| Work order 1 |
In the forum thread below, what line does the answer say to add at the very top of the Perl script?

| Extract |
--------

In essence the question is the following: How to use
etrace
with a dynamic library?

Do I need to #include any files?


To trace a stand-alone program, there is no need to #include any
additional file. Just link your code against ptrace.c and use the
-finstrument-functions option as a compile option for gcc. This should do it.


How do I link a C++ code which is built via makefiles against
ptrace.c


Final Note: I would appreciate if someone bears with my ignorance and provides a step-by-step solution to my question.




Update 1:

I managed to add the libraries related to etrace to the simulation tool, and it executes fine.

However, (probably because the scripts are too old, or are not meant for use with C++) I get the following error when using the perl script provided by default by
etrace



Hexadecimal number > 0xffffffff non-portable"



Probably this changes a bit the nature of this question, turning it more to a perl related issue at this point.

If this problem is solved, I hope
etrace
will work with a complicated project and I will provide the details




Update 2:

I took the suggestions from @Harry, and I believe that would work in most projects. However in my case I get the following from the perl script:

Use of uninitialized value within %SYMBOLTABLE in list assignment at etrace2.pl line 99, <CALL_DATA> line 1.

\-- ???
| \-- ???
\-- ???
| \-- ???
| | \-- ???
\-- ???
| \-- ???
\-- ???
| \-- ???
\-- ???
| \-- ???
\-- ???
| \-- ???
\-- ???
| \-- ???


Due to autegenerated makefiles I used the LD_PRELOAD to load the shared library for etrace.so which I got as follows:

gcc -g -finstrument-functions -shared -fPIC ptrace.c -o etrace.so -I <path-to-etrace>


I created the dummy etrace.h inside the tool:

#ifndef __ETRACE_H_
#define __ETRACE_H_

#include <stdio.h>

void Crumble_buy(char * what, int quantity, char * unit);


void Crumble_buy(char * what, int quantity, char * unit)
{
printf("buy %d %s of %s\n", quantity, unit, what);
}

#endif


and used
Crumble_buy
for the
#define
and the
etrace.h
for the
#include
.

Answer

Fixing the Perl Script

Hexadecimal number > 0xffffffff non-portable"

This is a warning from hex because it's detecting a possibly non-portable value (something > 32bits).

At the very top of the script, add this:

use bigint qw/hex oct/;

When this tool was written, I suspect the people were on 32-bit machines. You can compile the program using 32-bit with the flag -m32, but if you change the perl script as mentioned above you won't need to.

Note, if you're on a Mac, you can't use mknod the way it's used in the script to create a pipe; you need to use mkfifo with no arguments instead.

--------

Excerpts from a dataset
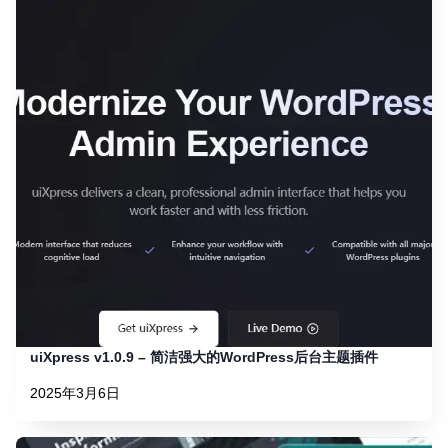
uiXpress v1.0.9 – 简洁强大的WordPress后台主题插件
2025年3月6日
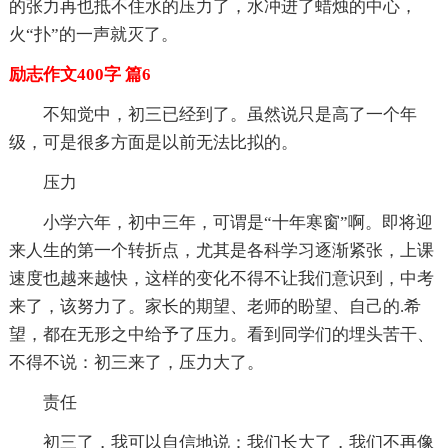
的张力再也抵不住水的压力了，水冲进了蜡烛的中心，
火“扑”的一声就灭了。
励志作文400字 篇6
不知觉中，初三已经到了。虽然说只是高了一个年
级，可是很多方面是以前无法比拟的。
压力
小学六年，初中三年，可谓是“十年寒窗”啊。即将迎
来人生的第一个转折点，尤其是各科学习逐渐紧张，上课
速度也越来越快，这样的变化不得不让我们意识到，中考
来了，该努力了。家长的期望、老师的盼望、自己的.希
望，都在无形之中给予了压力。看到同学们的埋头苦干、
不得不说：初三来了，压力大了。
责任
初三了，我可以自信地说：我们长大了，我们不再像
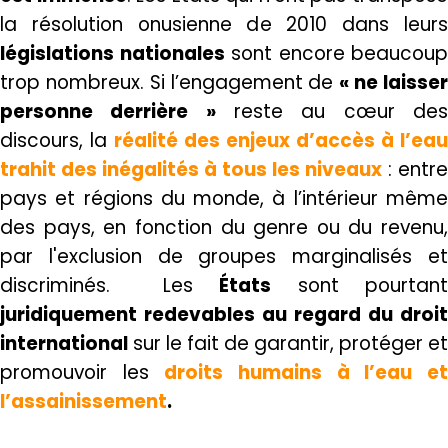
la résolution onusienne de 2010 dans leurs
législations nationales
sont encore beaucoup
trop nombreux. Si l’engagement de
« ne laisse
personne derrière »
reste au cœur de
discours, la
réalité des enjeux d’accès à l’eau
trahit des inégalités à tous les niveaux
: entre
pays et régions du monde, à l’intérieur même
des pays, en fonction du genre ou du revenu,
par l'exclusion de groupes marginalisés et
discriminés. Les
États
sont pourtan
juridiquement redevables au regard du droit
international
sur le fait de garantir, protéger et
promouvoir les
droits humains à l’eau e
l’assainissement
.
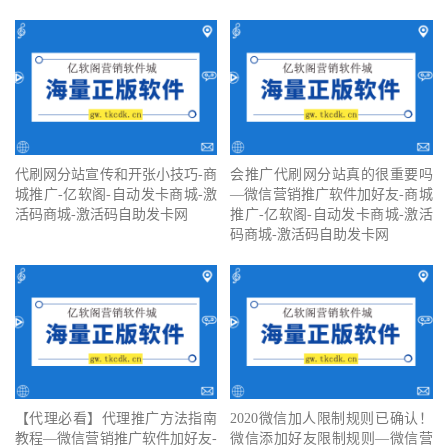
代刷网分站宣传和开张小技巧-商
会推广代刷网分站真的很重要吗
城推广-亿软阁-自动发卡商城-激
—微信营销推广软件加好友-商城
活码商城-激活码自助发卡网
推广-亿软阁-自动发卡商城-激活
码商城-激活码自助发卡网
【代理必看】‍代理推广方法指南
2020微信加人限制规则已确认！
教程—微信营销推广软件加好友-
微信添加好友限制规则—微信营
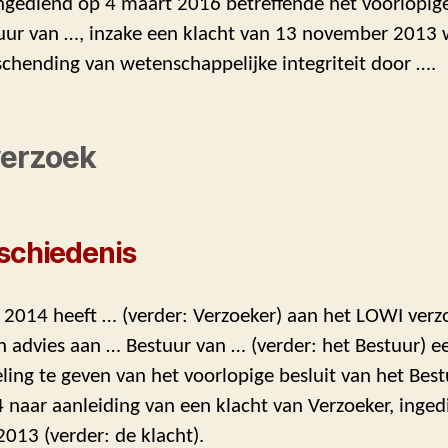
ngediend op 4 maart 2016 betreffende het voorlopige
uur van …, inzake een klacht van 13 november 2013
chending van wetenschappelijke integriteit door ….
verzoek
schiedenis
l 2014 heeft … (verder: Verzoeker) aan het LOWI ver
 advies aan … Bestuur van … (verder: het Bestuur) e
ing te geven van het voorlopige besluit van het Bes
 naar aanleiding van een klacht van Verzoeker, inge
013 (verder: de klacht).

--------

| Work order 2 |
Identify and copy each line in the records above that contains the word "verder", treating uppercase and lowercase as different.

| Answer 1 |
use bigint qw/hex oct/;

| Answer 2 |
l 2014 heeft … (verder: Verzoeker) aan het LOWI ver
 advies aan … Bestuur van … (verder: het Bestuur) e
013 (verder: de klacht).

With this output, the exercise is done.